You have already mentioned that the minutes of that conference were poorly edited and are full of omissions, but we can see from these minutes that you openly and definitely exerted a restraining influence and that you tried to save one thing or another for the Jews. I see, for instance, from the minutes that during the conference you repeatedly maintained that the Jewish stores should be reopened again speedily. Is that correct?
FUNK: Yes.
DR. SAUTER: You also pleaded, according to the minutes, that the Jews should be able to keep their shares and interests. That is shown in a question which you put.

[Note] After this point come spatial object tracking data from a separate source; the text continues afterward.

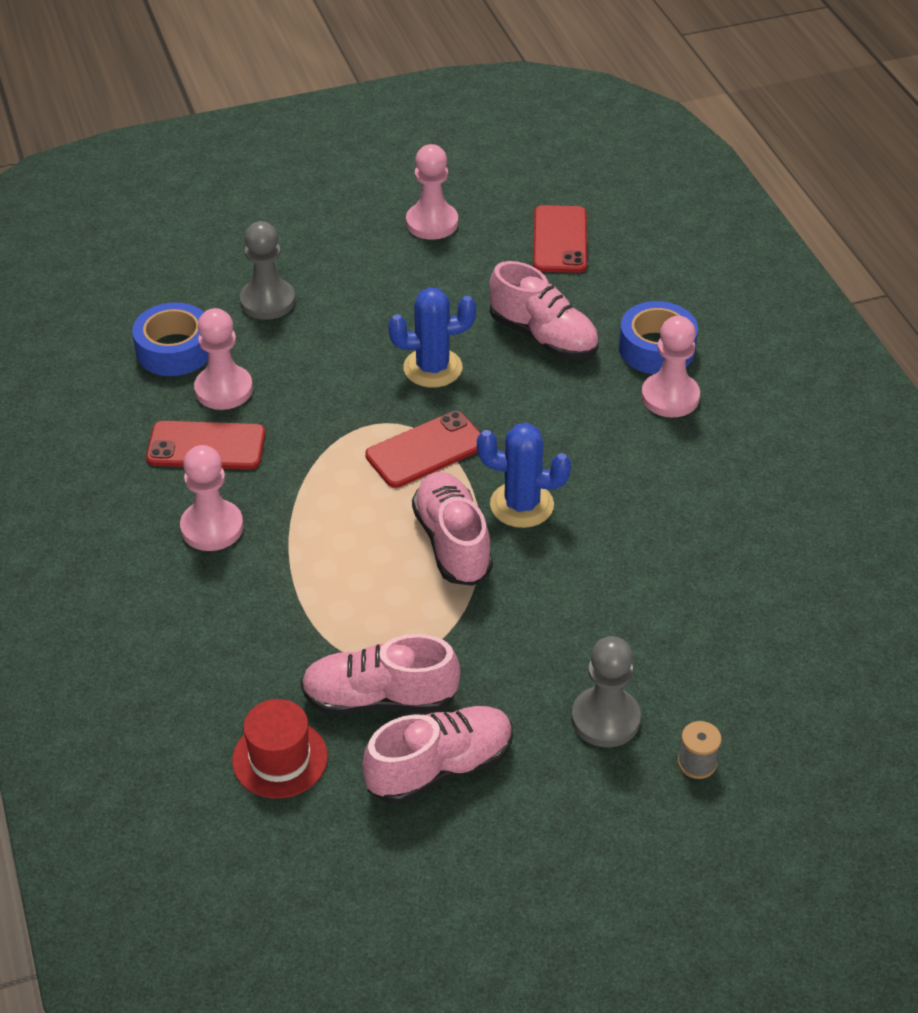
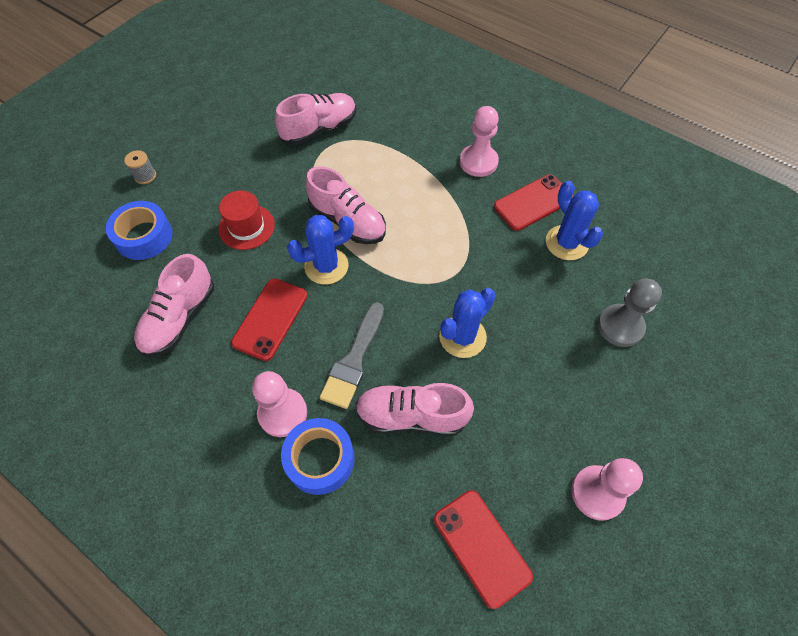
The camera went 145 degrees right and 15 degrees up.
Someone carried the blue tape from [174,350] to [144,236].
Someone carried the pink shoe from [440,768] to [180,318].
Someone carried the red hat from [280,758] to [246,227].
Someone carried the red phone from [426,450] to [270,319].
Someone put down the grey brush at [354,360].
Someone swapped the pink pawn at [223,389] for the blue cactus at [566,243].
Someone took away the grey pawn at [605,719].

Is that correct?
FUNK: I have already said that I had thought, up to the time of that conference, that the Jews could keep their securities; and in the course of the conference I said that it was quite new to me that the Jews should also surrender the securities they possessed. Ultimately they got 3 percent government bonds in settlement, but they had to hand over all their shares and other interests.

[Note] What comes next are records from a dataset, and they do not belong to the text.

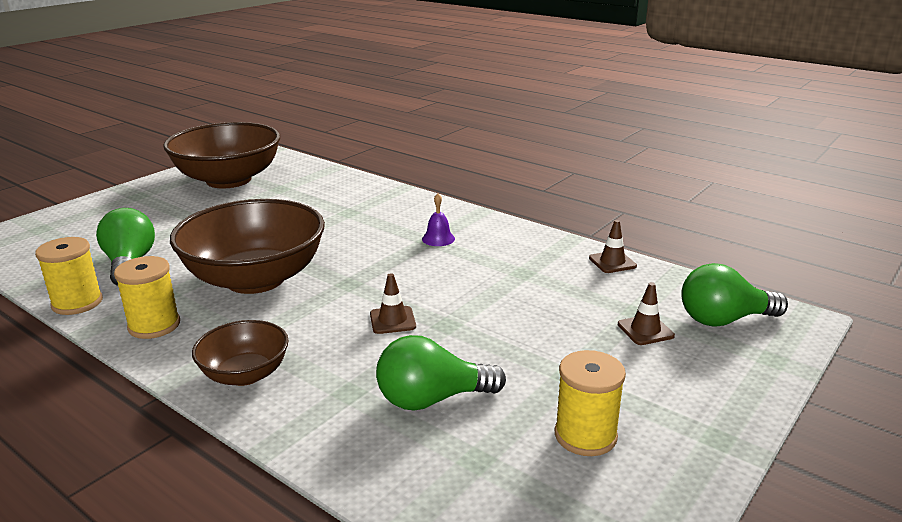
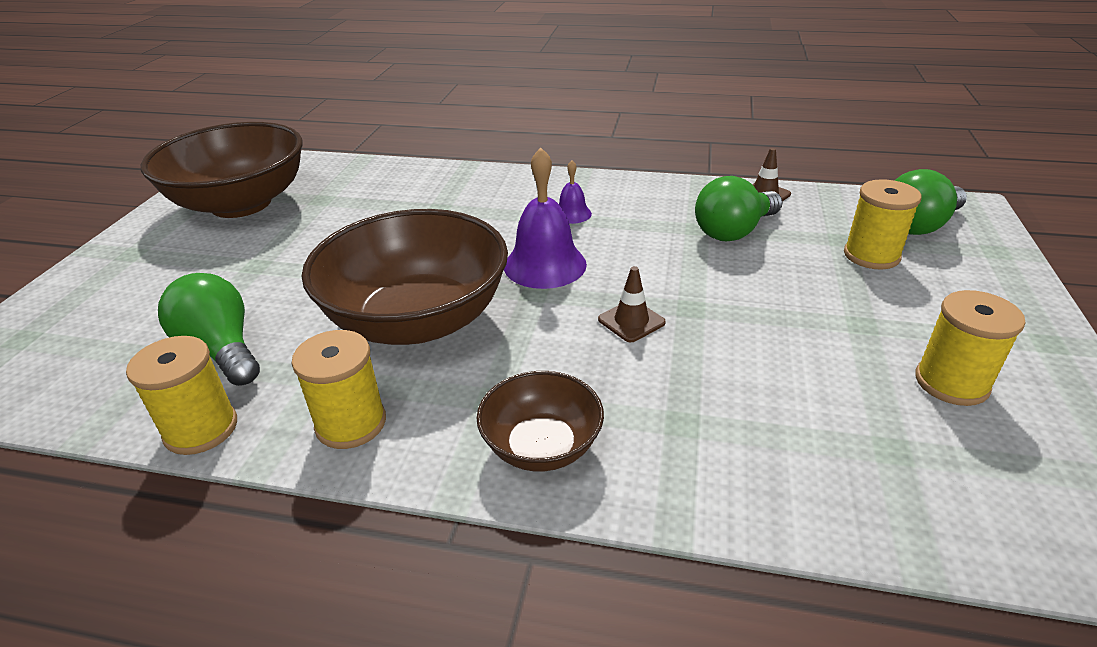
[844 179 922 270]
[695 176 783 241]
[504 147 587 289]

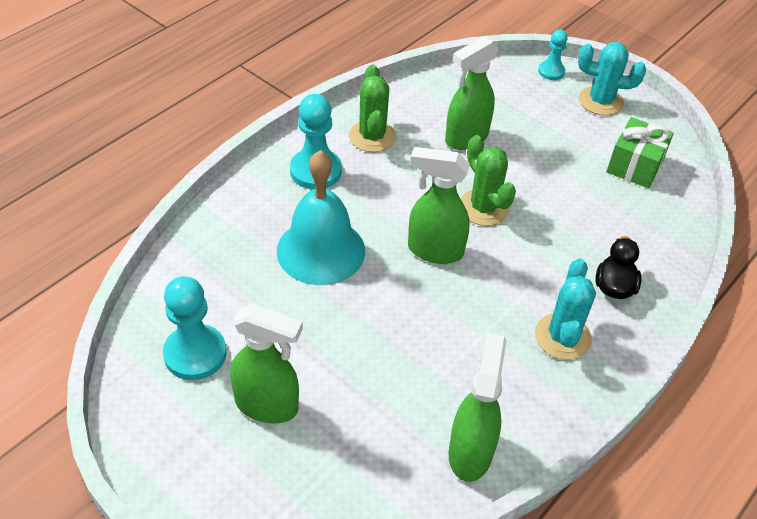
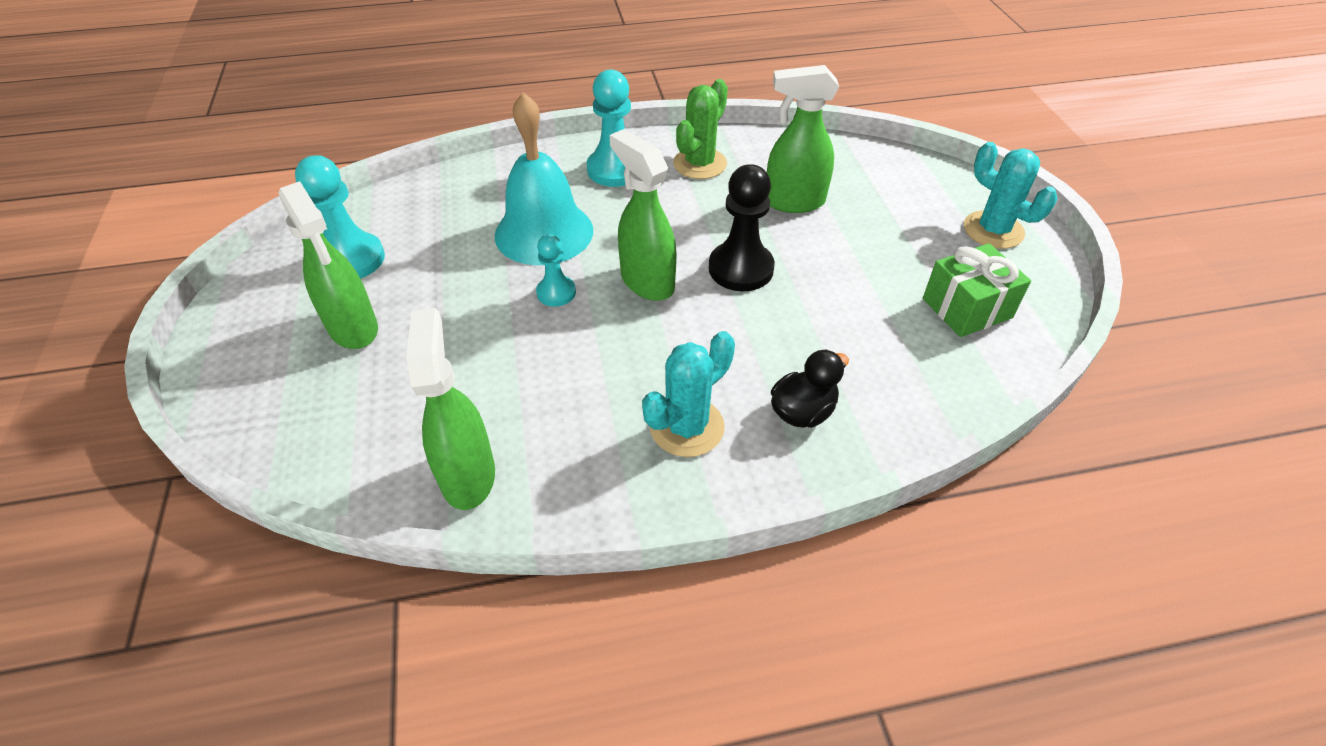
[536 234 576 307]
[709 164 775 291]
[406 308 495 510]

I was also against a ruling of that kind because the Government would then take over a huge number of securities and the conversion of such securities was of course difficult.
DR. SAUTER: From the minutes it also appears that Heydrich was in favor of placing the Jews in ghettos, and you recall that the Prosecution has already mentioned that here.
What was your attitude, Dr. Funk, to Heydrich’s proposal at that time?
FUNK: I was against ghettos for the simple reason that I considered a ghetto a terrible thing. I did not know any ghettos, but I said that 3 million Jews can surely live among 70 million Germans without ghettos. Of course, I said that the Jews would have to move together more closely, and one would have to assist the other, for it was clear to me, and I also said so during the conference, that the individual Jew could not exist under the conditions which were now being created for him.